In theory, sure. In theory you could become Speaker of the House as a freshman congressman. In practice, it takes many terms of experience before you can do that. Mike Johnson's an anomaly - no other modern Speaker has landed in the spot after only three terms in office.

What happens in practice is that changing the structure of legislative terms ends up changing those legislators' behavior. You always know, in advance, the date on which every leadership spot will become open. So it's almost never to your advantage to pick a fight, rather than wait until "your turn" - because unlike the present system, you're always guaranteed to get your turn.

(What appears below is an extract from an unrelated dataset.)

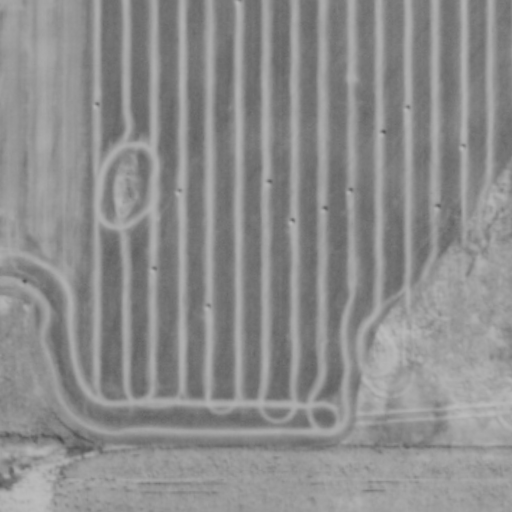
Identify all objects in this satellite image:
road: (255, 444)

The first times a "senior" occupies a leadership role, everyone knows that it's going to be vacant the very next Legislative term - which means that a "leadership designate" invariably gets picked from the folks that aren't being term limited out. No one wants to be caught flat-footed, so people start working out their deals and consolidating support for the replacement - and they're almost always from the next preceding class, because they've been there for four terms. And then when that person is picked, everyone knows they're leaving within a term - so they start looking at who might replace that person in four years, among the people who have served three terms. Etc.

What ends up happening pretty quickly is that the process congeals into classes. Leadership is always in their last term, leadership-in-waiting is always in their second-to-last-term....and no one below that even tries to fight that process, because it's much safer to just wait until the seats are going to be open rather than try to dislodge someone who's been there much longer than you.

More turnover isn’t a bug, it’s a feature. It should be used more frequently, not less.

Except it comes with problems. You end up significantly weakening the Legislature relative to the Executive, and you end up concentrating what power that remains into just the handful of members in leadership. That's what we've seen in Florida: the Executive rules supreme, and few people in the Legislature other than leadership matter - apart from the lobbyists and outside political factions that aren't term limited.

The reason the Executive's power increases is obvious - no matter who's current the leader in the Legislature, they'll be gone in two years. Without durability, you have less power - you can't make bargains that take more than the current Congress to implement, you can't threaten reprisals for more than the current session. People need only outwait you to try to get what they want from someone else.

And everything ends up being about Leadership, because there's no time or incentive to establish competing power structures. You could theoretically try to build a coalition in the chamber that would serve as a power base outside of leadership, but you just don't have the time to do that. Most of the people who currently have power are going to be term limited out in the next session or two, and by the time you get this set up you'll only have a session or two to use it. So no one invests any resources in really trying to do that.